Wi-Fi network roaming with 802.11k, 802.11r, and 802.11v on iOS

Learn how iOS and iPadOS improves client roaming using Wi-Fi network standards.

iOS supports optimized client roaming on enterprise Wi-Fi networks. The 802.11 Working Group standards k, r, and v let clients roam more seamlessly from access point (AP) to AP within the same network.


The 802.11k standard helps devices search quickly for nearby APs that are available as roaming targets by creating an optimized list of channels. When the signal strength of the current AP weakens, your device will scan for target APs from this list.


When your device roams from one AP to another on the same network, 802.11r uses a feature called Fast Basic Service Set Transition (FT) to authenticate more quickly. FT works with both preshared key (PSK) and 802.1X authentication methods.

iOS 10 and later and iPadOS include support for adaptive 802.11r on Cisco wireless networks. Adaptive 802.11r offers FT without the need to enable 802.11r on the configured Cisco wireless network. To support adaptive 802.11r, the Cisco network must be using controller code version 8.3 or later.
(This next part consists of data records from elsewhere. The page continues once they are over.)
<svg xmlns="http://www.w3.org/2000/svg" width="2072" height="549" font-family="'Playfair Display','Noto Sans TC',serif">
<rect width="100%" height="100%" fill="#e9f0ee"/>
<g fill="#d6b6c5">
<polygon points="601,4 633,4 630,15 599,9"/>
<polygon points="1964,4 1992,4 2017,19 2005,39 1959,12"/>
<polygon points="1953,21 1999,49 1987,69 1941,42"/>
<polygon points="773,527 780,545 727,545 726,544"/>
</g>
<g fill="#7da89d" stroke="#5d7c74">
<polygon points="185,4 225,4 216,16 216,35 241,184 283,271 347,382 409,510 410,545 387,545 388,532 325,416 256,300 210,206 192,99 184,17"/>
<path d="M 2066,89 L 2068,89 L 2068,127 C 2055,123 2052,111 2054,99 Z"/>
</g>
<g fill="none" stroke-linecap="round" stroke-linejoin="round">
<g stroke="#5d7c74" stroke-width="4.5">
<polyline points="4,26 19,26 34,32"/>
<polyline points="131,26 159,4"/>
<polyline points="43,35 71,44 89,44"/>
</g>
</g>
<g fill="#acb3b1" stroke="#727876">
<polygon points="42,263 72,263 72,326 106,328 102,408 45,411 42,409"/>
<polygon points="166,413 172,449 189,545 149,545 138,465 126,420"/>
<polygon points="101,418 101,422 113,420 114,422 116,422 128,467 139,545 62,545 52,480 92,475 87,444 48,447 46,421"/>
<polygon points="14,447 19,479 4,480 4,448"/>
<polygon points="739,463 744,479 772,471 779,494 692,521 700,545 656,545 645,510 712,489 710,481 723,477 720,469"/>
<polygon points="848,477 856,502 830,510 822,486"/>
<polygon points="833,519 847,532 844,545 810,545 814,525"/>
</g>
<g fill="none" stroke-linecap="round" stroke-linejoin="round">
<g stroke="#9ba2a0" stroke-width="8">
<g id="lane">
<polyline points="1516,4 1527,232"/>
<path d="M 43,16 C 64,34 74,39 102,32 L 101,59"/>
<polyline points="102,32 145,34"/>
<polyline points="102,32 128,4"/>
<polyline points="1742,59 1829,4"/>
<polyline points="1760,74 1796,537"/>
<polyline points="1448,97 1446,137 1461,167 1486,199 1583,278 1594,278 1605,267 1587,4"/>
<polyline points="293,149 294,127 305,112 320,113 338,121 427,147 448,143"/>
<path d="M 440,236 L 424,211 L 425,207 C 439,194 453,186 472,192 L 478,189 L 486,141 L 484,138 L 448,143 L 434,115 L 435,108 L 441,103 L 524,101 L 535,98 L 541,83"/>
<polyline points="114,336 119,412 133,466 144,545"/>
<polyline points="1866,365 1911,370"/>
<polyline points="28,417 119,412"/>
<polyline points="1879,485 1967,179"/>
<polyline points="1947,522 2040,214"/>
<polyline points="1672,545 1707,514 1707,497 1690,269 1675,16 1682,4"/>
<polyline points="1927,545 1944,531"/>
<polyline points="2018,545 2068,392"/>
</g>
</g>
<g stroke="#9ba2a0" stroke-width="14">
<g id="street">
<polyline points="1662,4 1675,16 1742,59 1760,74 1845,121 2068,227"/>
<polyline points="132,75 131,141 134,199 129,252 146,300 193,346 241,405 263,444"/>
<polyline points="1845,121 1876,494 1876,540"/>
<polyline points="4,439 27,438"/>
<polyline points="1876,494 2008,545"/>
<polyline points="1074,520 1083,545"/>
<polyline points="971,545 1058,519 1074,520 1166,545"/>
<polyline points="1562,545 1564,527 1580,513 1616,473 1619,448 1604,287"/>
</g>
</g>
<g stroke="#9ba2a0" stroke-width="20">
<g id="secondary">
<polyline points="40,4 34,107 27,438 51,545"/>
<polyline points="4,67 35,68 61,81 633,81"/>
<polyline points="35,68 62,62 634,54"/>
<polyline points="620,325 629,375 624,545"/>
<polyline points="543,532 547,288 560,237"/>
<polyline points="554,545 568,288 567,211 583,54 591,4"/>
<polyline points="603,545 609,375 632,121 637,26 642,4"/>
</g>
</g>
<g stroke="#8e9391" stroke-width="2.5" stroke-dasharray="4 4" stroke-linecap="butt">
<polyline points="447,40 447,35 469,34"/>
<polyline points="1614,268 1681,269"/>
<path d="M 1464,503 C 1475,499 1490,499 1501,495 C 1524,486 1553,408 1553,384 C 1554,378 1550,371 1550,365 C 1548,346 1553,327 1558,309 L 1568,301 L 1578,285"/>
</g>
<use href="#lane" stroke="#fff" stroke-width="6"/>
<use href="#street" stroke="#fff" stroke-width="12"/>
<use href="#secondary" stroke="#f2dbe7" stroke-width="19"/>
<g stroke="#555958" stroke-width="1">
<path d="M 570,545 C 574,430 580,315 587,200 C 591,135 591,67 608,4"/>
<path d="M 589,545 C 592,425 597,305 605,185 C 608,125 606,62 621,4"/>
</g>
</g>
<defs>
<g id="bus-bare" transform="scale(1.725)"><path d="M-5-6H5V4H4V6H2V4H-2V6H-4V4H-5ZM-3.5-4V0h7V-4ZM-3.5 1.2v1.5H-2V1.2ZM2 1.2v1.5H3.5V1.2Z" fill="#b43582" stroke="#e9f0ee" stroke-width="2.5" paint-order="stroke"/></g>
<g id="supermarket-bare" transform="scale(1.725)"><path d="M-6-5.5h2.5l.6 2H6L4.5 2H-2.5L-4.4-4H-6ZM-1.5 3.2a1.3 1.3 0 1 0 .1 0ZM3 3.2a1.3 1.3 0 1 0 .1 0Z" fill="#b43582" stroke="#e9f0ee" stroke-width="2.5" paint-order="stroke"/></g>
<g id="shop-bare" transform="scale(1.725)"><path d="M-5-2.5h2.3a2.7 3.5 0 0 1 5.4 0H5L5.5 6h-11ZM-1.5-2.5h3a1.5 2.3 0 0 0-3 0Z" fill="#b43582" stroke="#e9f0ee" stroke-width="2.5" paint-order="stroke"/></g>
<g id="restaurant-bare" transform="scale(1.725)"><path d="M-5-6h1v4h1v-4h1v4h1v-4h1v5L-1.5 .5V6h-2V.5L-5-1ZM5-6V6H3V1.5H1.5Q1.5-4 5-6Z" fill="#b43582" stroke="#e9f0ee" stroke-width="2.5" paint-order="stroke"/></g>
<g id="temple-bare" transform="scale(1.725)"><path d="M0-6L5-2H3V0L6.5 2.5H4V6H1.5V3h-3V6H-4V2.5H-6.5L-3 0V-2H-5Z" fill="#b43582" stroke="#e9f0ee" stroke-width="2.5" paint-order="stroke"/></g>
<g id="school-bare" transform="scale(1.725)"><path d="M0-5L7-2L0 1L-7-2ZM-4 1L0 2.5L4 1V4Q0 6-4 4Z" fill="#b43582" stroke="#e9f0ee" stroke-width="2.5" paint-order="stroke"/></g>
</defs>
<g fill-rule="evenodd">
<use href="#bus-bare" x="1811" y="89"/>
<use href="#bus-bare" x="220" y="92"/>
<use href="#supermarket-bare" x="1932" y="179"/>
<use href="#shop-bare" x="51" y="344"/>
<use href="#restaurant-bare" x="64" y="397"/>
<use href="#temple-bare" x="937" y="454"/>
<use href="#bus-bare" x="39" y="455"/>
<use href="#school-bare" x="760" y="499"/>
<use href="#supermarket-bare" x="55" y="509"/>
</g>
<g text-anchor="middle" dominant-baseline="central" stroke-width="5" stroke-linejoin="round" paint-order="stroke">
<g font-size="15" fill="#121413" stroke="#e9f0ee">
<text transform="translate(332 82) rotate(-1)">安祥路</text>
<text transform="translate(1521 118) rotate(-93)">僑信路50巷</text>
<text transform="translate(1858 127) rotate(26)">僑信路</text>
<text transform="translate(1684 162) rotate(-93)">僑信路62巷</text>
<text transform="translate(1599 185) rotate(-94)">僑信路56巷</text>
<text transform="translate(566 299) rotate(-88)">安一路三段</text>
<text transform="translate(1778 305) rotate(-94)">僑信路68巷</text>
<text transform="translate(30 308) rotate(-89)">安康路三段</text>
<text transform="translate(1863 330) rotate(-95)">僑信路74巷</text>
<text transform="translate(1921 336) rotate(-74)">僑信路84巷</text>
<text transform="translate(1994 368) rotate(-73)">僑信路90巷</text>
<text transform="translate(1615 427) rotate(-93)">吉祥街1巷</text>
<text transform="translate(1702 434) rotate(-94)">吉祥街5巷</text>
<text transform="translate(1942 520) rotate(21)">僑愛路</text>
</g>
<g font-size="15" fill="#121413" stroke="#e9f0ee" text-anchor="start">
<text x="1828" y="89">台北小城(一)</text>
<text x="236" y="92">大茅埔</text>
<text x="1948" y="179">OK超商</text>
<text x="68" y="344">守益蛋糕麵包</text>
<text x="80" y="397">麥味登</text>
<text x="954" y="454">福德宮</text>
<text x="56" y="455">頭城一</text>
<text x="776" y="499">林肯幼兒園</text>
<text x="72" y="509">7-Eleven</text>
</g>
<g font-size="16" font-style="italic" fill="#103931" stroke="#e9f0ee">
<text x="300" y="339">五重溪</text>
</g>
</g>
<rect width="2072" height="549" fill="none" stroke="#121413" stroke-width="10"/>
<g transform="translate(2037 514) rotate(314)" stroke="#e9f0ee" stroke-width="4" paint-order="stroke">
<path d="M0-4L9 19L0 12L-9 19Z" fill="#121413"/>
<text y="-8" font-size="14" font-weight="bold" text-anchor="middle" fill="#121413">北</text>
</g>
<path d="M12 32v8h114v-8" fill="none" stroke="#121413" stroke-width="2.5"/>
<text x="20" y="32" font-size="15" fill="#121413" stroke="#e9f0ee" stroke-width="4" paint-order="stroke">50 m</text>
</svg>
iOS and iPadOS support these 802.11v functionalities on certain devices:

  • Basic Service Set (BSS) transition management
  • Disassociation Imminent
  • Directed Multicast Service (DMS)
  • BSS Max Idle Service

BSS transition management with Disassociation Imminent allows the network’s control layer to influence client roaming behavior by providing it the load information of nearby access points. The device takes this information into account when deciding among the possible roam targets.

DMS optimizes multicast traffic transmission on wireless networks. The device uses this information to enhance multicast communication and preserve device battery life.

The BSS Max Idle Service helps clients and access points efficiently decide how long to remain associated when no traffic is being transmitted. The device uses this information to preserve device battery life.

When you combine 802.11k and 802.11v’s ability to speed up the search for the best target AP with FT's faster AP association, apps can perform faster and you get a better Wi-Fi experience in iOS and iPadOS.

Check compatibility

Most Wi-Fi network hardware vendors support 802.11k, 802.11v, and 802.11r (FT). You need to enable and configure these features on your Wi-Fi router before your network can use them. Setup varies, so check your Wi-Fi router's manual for details.

The lists below show which iOS devices support 802.11k, 802.11r, and 802.11v. To use 802.11k and 802.11r, you need iOS 6 or later. To use 802.11v, you need iOS 7 or later. To use adaptive 802.11r, you need iOS 10 or later.

802.11k and r

  • iPhone 4s and later
  • iPad Pro and later
  • iPad Air and later
  • iPad mini and later
  • iPad (3rd generation) and later
  • iPod touch (5th generation) and later

Adaptive 802.11r

  • iPhone 6s and later
  • iPad Pro and later
  • iPad Air (3rd generation) and later
  • iPad (5th generation) and later
  • iPod touch (7th generation)


  • iPhone 5c, iPhone 5s, and later
  • iPad Pro and later
  • iPad Air and later
  • iPad mini 2 and later
  • iPad (5th generation) and later
  • iPod touch (6th generation) and later

Interoperability with 802.11w

802.11w's protected management frames (PMF) interoperate with iOS and iPadOS support for 802.11k, 802.11r, and 802.11v.

Pairwise master key identifier caching

iOS 5.1 and later and iPadOS also support pairwise master key identifier (PMKID) caching. You can use PMKID caching with some Cisco equipment to improve roaming between APs. Sticky key caching (SKC) is a form of PMKID caching. SKC is not equivalent to, nor compatible with, opportunistic key caching (OKC).